Mais le navire est pris dans une tempête et se brise contre des rochers, ils nagent vers la côte...

Une fois sains et saufs, nous avons appris que l'île s'appelait Malte.

2 Les barbares nous témoignèrent une bienveillance peu commune ; ils nous recueillirent tous auprès d'un grand feu, qu'ils avaient allumé à cause de la pluie qui survenait, et à cause du froid. 3Paul ramassa un tas de broussailles pour les mettre dans le feu, mais une vipère en sortit par l'effet de la chaleur et s'attacha à sa main. 4Quand les barbares virent la bête suspendue à sa main, ils se dirent les uns aux autres : Certainement cet homme est un meurtrier, puisque, à peine sauvé de la mer, la Justice (divine) n'a pas (voulu) le laisser vivre. 5 Mais Paul secoua la bête dans le feu et ne ressentit aucun mal. 6Ces gens s'attendaient à le voir enfler ou tomber mort tout à coup ; mais, après avoir longtemps attendu, ils virent qu'il ne lui arrivait rien d'anormal, changèrent d'avis et dirent que c'était un dieu.

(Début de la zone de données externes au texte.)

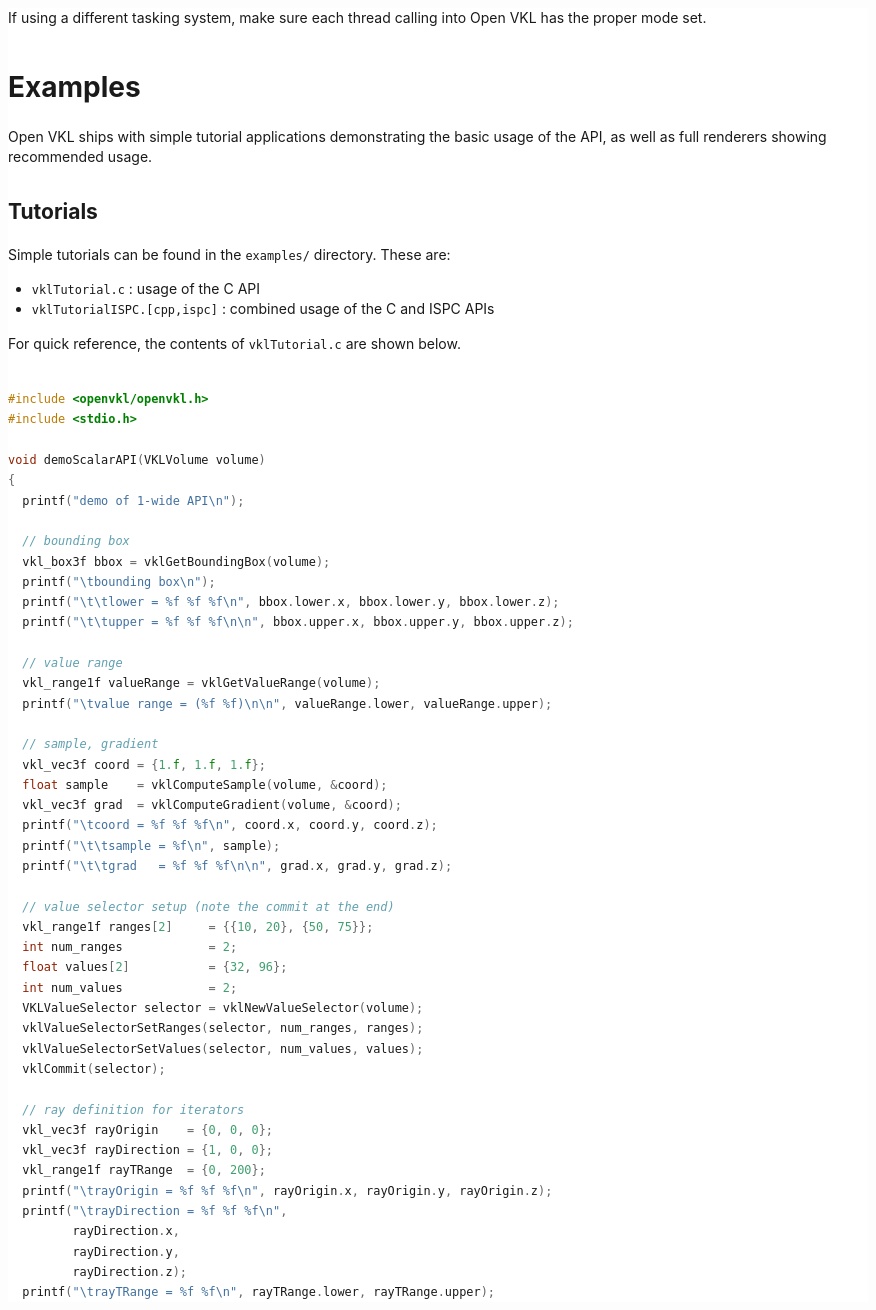 If using a different tasking system, make sure each thread calling into
Open VKL has the proper mode set.

# Examples

Open VKL ships with simple tutorial applications demonstrating the basic
usage of the API, as well as full renderers showing recommended usage.

## Tutorials

Simple tutorials can be found in the `examples/` directory. These are:

  - `vklTutorial.c` : usage of the C API
  - `vklTutorialISPC.[cpp,ispc]` : combined usage of the C and ISPC APIs

For quick reference, the contents of `vklTutorial.c` are shown below.

``` cpp

#include <openvkl/openvkl.h>
#include <stdio.h>

void demoScalarAPI(VKLVolume volume)
{
  printf("demo of 1-wide API\n");

  // bounding box
  vkl_box3f bbox = vklGetBoundingBox(volume);
  printf("\tbounding box\n");
  printf("\t\tlower = %f %f %f\n", bbox.lower.x, bbox.lower.y, bbox.lower.z);
  printf("\t\tupper = %f %f %f\n\n", bbox.upper.x, bbox.upper.y, bbox.upper.z);

  // value range
  vkl_range1f valueRange = vklGetValueRange(volume);
  printf("\tvalue range = (%f %f)\n\n", valueRange.lower, valueRange.upper);

  // sample, gradient
  vkl_vec3f coord = {1.f, 1.f, 1.f};
  float sample    = vklComputeSample(volume, &coord);
  vkl_vec3f grad  = vklComputeGradient(volume, &coord);
  printf("\tcoord = %f %f %f\n", coord.x, coord.y, coord.z);
  printf("\t\tsample = %f\n", sample);
  printf("\t\tgrad   = %f %f %f\n\n", grad.x, grad.y, grad.z);

  // value selector setup (note the commit at the end)
  vkl_range1f ranges[2]     = {{10, 20}, {50, 75}};
  int num_ranges            = 2;
  float values[2]           = {32, 96};
  int num_values            = 2;
  VKLValueSelector selector = vklNewValueSelector(volume);
  vklValueSelectorSetRanges(selector, num_ranges, ranges);
  vklValueSelectorSetValues(selector, num_values, values);
  vklCommit(selector);

  // ray definition for iterators
  vkl_vec3f rayOrigin    = {0, 0, 0};
  vkl_vec3f rayDirection = {1, 0, 0};
  vkl_range1f rayTRange  = {0, 200};
  printf("\trayOrigin = %f %f %f\n", rayOrigin.x, rayOrigin.y, rayOrigin.z);
  printf("\trayDirection = %f %f %f\n",
         rayDirection.x,
         rayDirection.y,
         rayDirection.z);
  printf("\trayTRange = %f %f\n", rayTRange.lower, rayTRange.upper);
```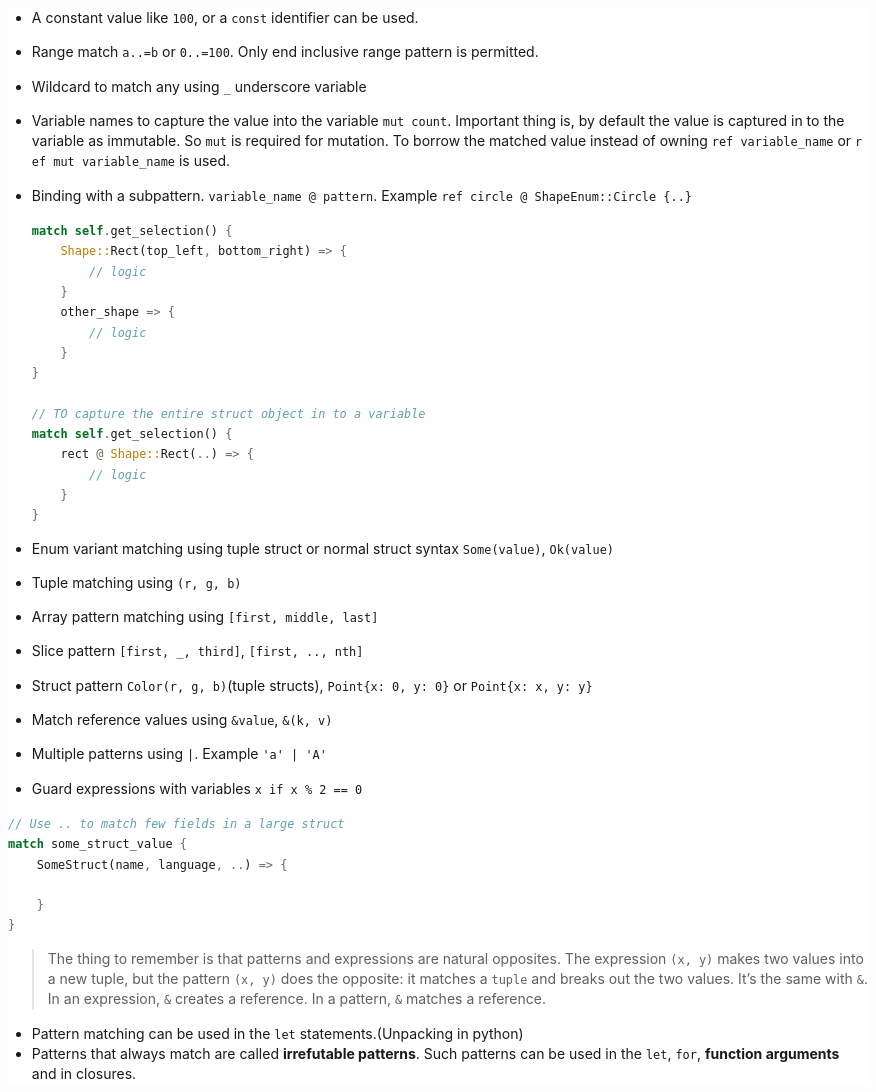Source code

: - A constant value like `100`, or a `const` identifier can be used.
- Range match `a..=b` or `0..=100`. Only end inclusive range pattern is permitted.
- Wildcard to match any using `_` underscore variable
- Variable names to capture the value into the variable `mut count`. Important thing is, by default the value is captured in to the variable as immutable. So `mut` is required for mutation. To borrow the matched value instead of owning `ref variable_name` or `ref mut variable_name` is used.
- Binding with a subpattern. `variable_name @ pattern`. Example `ref circle @ ShapeEnum::Circle {..}`

  ```rust
  match self.get_selection() {
      Shape::Rect(top_left, bottom_right) => {
          // logic
      }
      other_shape => {
          // logic
      }
  }

  // TO capture the entire struct object in to a variable
  match self.get_selection() {
      rect @ Shape::Rect(..) => {
          // logic
      }
  }
  ```

- Enum variant matching using tuple struct or normal struct syntax `Some(value)`, `Ok(value)`
- Tuple matching using `(r, g, b)`
- Array pattern matching using `[first, middle, last]`
- Slice pattern `[first, _, third]`, `[first, .., nth]`
- Struct pattern `Color(r, g, b)`(tuple structs), `Point{x: 0, y: 0}` or `Point{x: x, y: y}`
- Match reference values using `&value`, `&(k, v)`
- Multiple patterns using `|`. Example `'a' | 'A'`
- Guard expressions with variables `x if x % 2 == 0`

```rust
// Use .. to match few fields in a large struct
match some_struct_value {
    SomeStruct(name, language, ..) => {

    }
}
```

> The thing to remember is that patterns and
> expressions are natural opposites. The expression `(x, y)`
> makes two values into a new tuple, but the pattern `(x, y)`
> does the opposite: it matches a `tuple` and breaks out the
> two values. It’s the same with `&`. In an expression, `&` creates
> a reference. In a pattern, `&` matches a reference.

- Pattern matching can be used in the `let` statements.(Unpacking in python)
- Patterns that always match are called **irrefutable patterns**. Such patterns can be used in the `let`, `for`, **function arguments** and in closures.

7 Il y avait, dans les environs, une propriété appartenant au premier personnage de l'île, du nom de Publius, qui nous reçut et nous logea amicalement pendant trois jours. 8Le père de Publius était alité, en proie à la fièvre et à la dysenterie ; Paul entra chez lui, pria, lui imposa les mains et le guérit. 9Là-dessus, vinrent les autres malades de l'île, et ils furent guéris. 10On nous rendit de grands honneurs et, à notre départ, on nous fournit ce dont nous avions besoin.

11 Après un séjour de trois mois, nous avons fait voile sur un navire d'Alexandrie, qui avait hiverné dans l'île et qui portait pour enseigne les Dioscures.